« Le fait que des collectivités territoriales se soient investies dans un projet finalement très paysan, militant, alors même que ce n'est, a priori, pas leur cœur de mission, pour nous c’est important. Cela fait sens, pour la dimension territoriale du projet. Et le soutien de la communauté de communes du Trie et du Magnoac, qui a financé la construction de notre atelier, a d’ailleurs été essentiel. » Ainsi parle Julie Peyou, aujourd’hui salariée à temps partiel de L’odyssée d’engrain. Sise à Cizos, petit village des Hautes-Pyrénées, cette Société coopérative d'intérêt collectif (SCIC) fabrique des pâtes à partir de blés anciens locaux.
À l’origine du projet, ayant germé courant 2013, une poignée de paysans – quatre ou cinq au départ, une douzaine aujourd’hui – désireux d’offrir aux blés anciens délaissés un nouvel élan. Le collectif a, au fil des ans, embarqué citoyens consommateurs, entreprises engagées et collectivités, dans l’optique de « se réapproprier sur le territoire la souveraineté alimentaire », poursuit Julie Peyou, qui s’est d’abord impliquée bénévolement dans l’aventure. Les paysans souhaitent alors réintroduire le blé Poulard d’Auvergne et le petit épeautre, deux variétés difficiles à travailler mais riches d’un point de vue nutritionnel et adaptées aux conditions environnementales locales. Dans le même temps, « ils ont cherché le moyen le plus pertinent pour valoriser ces semences, économiquement parlant… et le choix de la fabrication de pâtes, produit du quotidien, s'est très vite imposé », explique Julie Peyou.
Pour fabriquer et commercialiser ces pâtes, une SCIC – L’odyssée d’engrain – est créée, avec l’aide, notamment, du Groupement en agriculture biologique des Hautes-Pyrénées et d’une plateforme d’économie sociale et solidaire (ESS). La SCIC regroupe aujourd’hui 85 sociétaires, des personnes physiques pour l’essentiel, des personnes morales (type réseau Biocoop) et deux collectivités locales (la ville et la communauté de communes de Lannemezan) – certains des paysans porteurs du projet ayant leurs champs non loin.

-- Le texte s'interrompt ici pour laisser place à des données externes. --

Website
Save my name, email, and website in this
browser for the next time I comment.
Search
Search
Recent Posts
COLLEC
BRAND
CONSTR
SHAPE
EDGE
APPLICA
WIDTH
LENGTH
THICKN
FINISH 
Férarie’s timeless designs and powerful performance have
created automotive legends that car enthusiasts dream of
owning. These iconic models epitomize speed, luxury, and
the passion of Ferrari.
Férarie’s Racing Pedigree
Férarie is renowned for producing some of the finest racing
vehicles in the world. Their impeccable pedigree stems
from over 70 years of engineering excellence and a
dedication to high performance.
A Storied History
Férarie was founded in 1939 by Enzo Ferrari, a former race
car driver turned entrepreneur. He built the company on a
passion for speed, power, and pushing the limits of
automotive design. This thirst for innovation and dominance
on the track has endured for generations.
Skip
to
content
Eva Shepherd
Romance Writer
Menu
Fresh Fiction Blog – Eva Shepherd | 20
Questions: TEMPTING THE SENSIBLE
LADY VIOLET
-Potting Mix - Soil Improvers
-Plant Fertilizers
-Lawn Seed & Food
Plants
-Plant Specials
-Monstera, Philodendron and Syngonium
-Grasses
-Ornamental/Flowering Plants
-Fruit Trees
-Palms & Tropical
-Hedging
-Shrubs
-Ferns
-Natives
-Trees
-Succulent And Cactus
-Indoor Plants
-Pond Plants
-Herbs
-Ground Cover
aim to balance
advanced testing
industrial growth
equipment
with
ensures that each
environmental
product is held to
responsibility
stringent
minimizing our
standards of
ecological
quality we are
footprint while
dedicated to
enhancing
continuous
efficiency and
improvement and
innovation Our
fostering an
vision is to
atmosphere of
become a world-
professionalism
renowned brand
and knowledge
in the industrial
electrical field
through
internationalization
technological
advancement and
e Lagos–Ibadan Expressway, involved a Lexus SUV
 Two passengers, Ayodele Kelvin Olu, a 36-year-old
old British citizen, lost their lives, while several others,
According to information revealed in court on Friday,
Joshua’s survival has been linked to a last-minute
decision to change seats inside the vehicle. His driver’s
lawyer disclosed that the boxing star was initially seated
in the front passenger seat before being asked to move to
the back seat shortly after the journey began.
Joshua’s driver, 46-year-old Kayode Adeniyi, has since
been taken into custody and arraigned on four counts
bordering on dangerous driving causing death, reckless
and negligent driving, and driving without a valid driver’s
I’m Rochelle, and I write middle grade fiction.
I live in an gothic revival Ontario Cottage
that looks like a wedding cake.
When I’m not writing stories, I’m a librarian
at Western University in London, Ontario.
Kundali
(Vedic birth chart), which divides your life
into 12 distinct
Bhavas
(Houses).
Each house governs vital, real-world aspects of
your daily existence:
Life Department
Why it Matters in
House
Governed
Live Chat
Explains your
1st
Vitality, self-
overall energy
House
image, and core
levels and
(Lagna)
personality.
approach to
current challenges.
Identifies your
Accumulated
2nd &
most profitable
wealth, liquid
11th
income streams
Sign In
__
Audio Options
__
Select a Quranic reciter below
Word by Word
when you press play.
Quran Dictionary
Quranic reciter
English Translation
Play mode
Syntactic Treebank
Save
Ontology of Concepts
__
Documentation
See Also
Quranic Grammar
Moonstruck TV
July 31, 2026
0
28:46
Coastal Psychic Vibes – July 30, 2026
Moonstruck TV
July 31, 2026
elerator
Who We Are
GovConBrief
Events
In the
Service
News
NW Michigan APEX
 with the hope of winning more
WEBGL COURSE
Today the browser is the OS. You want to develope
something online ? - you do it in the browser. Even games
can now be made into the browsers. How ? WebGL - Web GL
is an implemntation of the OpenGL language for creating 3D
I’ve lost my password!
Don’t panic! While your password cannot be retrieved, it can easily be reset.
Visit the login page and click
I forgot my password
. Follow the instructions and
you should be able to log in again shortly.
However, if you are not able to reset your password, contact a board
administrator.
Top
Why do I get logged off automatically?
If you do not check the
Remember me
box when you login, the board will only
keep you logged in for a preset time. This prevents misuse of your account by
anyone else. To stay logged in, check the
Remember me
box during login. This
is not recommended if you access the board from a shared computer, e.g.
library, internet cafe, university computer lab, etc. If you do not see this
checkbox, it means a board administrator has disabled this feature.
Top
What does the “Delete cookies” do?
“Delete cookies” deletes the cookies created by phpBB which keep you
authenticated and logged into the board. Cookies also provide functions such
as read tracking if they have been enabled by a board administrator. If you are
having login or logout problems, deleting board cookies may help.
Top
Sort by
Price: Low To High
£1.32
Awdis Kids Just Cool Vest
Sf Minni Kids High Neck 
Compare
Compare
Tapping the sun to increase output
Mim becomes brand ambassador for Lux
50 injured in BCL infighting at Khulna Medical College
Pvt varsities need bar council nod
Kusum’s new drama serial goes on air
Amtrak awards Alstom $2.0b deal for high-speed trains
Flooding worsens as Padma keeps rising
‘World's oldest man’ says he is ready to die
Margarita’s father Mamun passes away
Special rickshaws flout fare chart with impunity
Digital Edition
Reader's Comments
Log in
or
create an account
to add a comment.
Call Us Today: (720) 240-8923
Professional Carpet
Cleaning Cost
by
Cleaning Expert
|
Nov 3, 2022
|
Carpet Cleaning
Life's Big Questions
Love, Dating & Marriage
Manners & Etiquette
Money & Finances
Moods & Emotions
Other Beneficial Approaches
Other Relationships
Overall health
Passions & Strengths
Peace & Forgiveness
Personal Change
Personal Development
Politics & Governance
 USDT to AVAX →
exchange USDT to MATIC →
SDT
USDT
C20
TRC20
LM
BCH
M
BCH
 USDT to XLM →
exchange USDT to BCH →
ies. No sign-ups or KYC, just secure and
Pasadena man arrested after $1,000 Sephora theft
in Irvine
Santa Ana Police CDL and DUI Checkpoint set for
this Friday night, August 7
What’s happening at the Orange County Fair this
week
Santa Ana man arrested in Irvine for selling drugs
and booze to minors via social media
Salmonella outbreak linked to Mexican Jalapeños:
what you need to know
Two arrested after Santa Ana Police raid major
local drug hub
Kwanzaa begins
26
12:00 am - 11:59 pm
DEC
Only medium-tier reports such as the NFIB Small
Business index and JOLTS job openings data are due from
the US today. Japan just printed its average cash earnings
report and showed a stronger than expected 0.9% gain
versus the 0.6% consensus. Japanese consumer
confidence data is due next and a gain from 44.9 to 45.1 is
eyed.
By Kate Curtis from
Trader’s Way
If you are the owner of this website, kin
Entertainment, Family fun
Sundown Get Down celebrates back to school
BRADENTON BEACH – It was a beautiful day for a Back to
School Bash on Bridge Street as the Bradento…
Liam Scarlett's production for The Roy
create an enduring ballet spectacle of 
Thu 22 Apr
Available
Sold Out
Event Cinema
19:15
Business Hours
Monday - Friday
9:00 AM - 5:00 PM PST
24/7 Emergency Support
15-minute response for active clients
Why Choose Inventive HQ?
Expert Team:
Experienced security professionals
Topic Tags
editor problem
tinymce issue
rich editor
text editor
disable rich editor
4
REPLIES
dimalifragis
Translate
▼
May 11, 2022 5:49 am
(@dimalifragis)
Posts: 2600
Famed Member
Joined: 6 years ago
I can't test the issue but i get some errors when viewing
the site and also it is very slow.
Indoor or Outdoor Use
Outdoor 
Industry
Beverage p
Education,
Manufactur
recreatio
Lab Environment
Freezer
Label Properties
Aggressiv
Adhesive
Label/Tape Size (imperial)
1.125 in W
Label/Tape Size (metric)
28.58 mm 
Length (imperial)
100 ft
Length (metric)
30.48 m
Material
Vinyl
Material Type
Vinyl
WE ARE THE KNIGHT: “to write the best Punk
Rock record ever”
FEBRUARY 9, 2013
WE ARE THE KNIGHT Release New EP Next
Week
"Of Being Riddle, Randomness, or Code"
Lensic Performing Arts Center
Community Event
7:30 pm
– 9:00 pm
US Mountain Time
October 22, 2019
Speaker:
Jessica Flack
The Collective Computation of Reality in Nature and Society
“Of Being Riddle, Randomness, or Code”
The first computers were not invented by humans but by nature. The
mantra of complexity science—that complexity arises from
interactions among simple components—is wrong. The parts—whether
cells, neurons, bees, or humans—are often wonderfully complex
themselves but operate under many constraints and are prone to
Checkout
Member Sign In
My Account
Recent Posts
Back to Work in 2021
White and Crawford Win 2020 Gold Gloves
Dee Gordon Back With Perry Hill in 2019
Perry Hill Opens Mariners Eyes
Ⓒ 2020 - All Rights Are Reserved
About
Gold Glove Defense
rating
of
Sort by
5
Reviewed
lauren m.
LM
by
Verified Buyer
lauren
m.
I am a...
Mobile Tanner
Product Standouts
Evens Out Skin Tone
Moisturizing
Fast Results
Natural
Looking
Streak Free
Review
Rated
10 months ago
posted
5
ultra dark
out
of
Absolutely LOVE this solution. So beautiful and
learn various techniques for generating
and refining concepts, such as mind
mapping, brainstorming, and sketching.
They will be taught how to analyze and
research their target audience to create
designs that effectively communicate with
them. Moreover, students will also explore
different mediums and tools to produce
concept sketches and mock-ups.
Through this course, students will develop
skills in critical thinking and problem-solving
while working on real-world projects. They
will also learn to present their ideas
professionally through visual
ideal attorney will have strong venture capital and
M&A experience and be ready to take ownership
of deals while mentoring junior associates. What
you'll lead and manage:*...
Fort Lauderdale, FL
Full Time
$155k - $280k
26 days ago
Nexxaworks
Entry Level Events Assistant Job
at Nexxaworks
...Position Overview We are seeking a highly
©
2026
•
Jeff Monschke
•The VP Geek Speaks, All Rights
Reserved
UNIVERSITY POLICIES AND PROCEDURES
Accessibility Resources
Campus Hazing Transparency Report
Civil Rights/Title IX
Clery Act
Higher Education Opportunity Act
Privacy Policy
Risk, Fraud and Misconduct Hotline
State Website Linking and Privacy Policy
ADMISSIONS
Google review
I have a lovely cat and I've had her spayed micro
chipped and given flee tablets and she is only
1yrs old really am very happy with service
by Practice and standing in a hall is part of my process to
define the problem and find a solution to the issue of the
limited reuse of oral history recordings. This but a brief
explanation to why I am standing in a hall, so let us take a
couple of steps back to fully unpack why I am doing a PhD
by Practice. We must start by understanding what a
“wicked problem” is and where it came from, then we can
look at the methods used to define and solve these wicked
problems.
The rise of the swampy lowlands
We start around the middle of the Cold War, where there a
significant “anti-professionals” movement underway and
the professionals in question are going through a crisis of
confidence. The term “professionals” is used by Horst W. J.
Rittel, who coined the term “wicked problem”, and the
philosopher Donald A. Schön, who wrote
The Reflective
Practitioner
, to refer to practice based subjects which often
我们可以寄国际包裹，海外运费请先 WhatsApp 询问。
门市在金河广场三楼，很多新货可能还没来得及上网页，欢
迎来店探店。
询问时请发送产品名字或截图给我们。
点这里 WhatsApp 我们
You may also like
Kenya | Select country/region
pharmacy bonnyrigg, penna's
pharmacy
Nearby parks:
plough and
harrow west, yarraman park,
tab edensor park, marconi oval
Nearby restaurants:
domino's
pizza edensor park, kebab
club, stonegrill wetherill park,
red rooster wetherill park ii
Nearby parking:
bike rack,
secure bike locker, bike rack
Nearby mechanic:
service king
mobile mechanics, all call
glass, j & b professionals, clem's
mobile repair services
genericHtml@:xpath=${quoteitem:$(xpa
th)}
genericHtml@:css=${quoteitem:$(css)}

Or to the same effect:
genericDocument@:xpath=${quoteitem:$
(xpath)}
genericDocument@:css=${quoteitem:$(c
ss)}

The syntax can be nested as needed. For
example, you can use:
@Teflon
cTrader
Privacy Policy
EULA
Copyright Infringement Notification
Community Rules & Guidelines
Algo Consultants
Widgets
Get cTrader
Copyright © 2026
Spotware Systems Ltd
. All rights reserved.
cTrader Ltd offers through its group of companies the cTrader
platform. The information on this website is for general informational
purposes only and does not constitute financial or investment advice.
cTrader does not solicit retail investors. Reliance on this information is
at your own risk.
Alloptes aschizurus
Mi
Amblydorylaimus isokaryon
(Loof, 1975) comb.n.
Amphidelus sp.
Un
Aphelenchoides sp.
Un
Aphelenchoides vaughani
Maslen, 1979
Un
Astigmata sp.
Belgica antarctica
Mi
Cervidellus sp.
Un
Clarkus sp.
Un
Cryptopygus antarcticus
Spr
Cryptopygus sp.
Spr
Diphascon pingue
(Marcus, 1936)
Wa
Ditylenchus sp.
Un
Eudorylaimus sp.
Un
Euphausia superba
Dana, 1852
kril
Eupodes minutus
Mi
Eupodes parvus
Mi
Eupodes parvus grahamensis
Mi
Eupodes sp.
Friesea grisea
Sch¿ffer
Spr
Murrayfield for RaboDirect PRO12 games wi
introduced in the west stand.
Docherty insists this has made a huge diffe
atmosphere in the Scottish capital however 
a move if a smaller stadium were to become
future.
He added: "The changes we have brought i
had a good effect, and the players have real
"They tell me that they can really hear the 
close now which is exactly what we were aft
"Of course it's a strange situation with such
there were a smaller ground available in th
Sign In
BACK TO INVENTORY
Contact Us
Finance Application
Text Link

50 km de la semence à l’assiette
Afin de disposer d’un atelier dimensionné au projet, la SCIC bénéficie très vite du soutien de la communauté de communes du Pays du Trie et du Magnoac (CCPTM - alors communauté de communes du Magnoac, engagée à l’époque dans une fusion avec la com com du Pays de Trie, effective au 1er janvier 2017). La collectivité propose à l’Odyssée d’engrain un terrain dont elle est propriétaire à Cizos, et finance la construction de l’atelier de fabrication de pâtes. Un système de location-vente doit permettre à la SCIC de devenir propriétaire des lieux à terme.
L’atelier est opérationnel début 2017. En 2020, une extension est construite, financée par la CCPTM, afin que la SCIC dispose d’un moulin et d’un espace de stockage. Pour Gérard Barthe, président de la CCPTM, cette implication est somme toute… « logique. Si les collectivités locales ne soutiennent pas ce type d’initiatives citoyennes locales faisant sens pour le territoire, qui le fera ? » Et ce projet « fait sens, pour le soutien à l’agriculture, la valorisation de produits locaux en circuits courts, ainsi que d’emplois, et de liens créés sur le territoire… » Tout particulièrement à l’heure de l’élaboration des projets alimentaires de territoire. « Comme le dit Julie Peyou, du champ à l'assiette, les pâtes de l'Odyssée d'engrain parcourent en moyenne moins de 50 kilomètres ! »
Dans les cantines scolaires
Aujourd’hui, L’odyssée d’engrain fabrique 25 à 30 tonnes de pâtes par an, à partir de semences cultivées sur le terroir commun aux Hautes-Pyrénées, au Gers et à la Haute-Garonne. Les grains sont moulus sur meule de pierre, et transformés en pâtes fraîches à Cizos. La SCIC – dont le chiffre d’affaires était en 2022 de 160 000 euros – a, qui plus est, permis la création de trois emplois salariés. Distribuées en épiceries locales, dans le réseau Biocoop, en Amap, sur les marchés… les pâtes le sont aussi dans les cantines scolaires – une douzaine, en écoles primaires et collèges, sur le territoire.
Et ce lien noué avec la restauration scolaire est pour la SCIC prioritaire. « C’est essentiel, pour l’apprentissage et la transmission sur la question du bien manger », souligne Julie Peyou. Les pâtes sont d'ailleurs vendues aux cantines scolaires à prix coûtant, et L’odyssée d’engrain anime régulièrement auprès des élèves des ateliers de sensibilisation.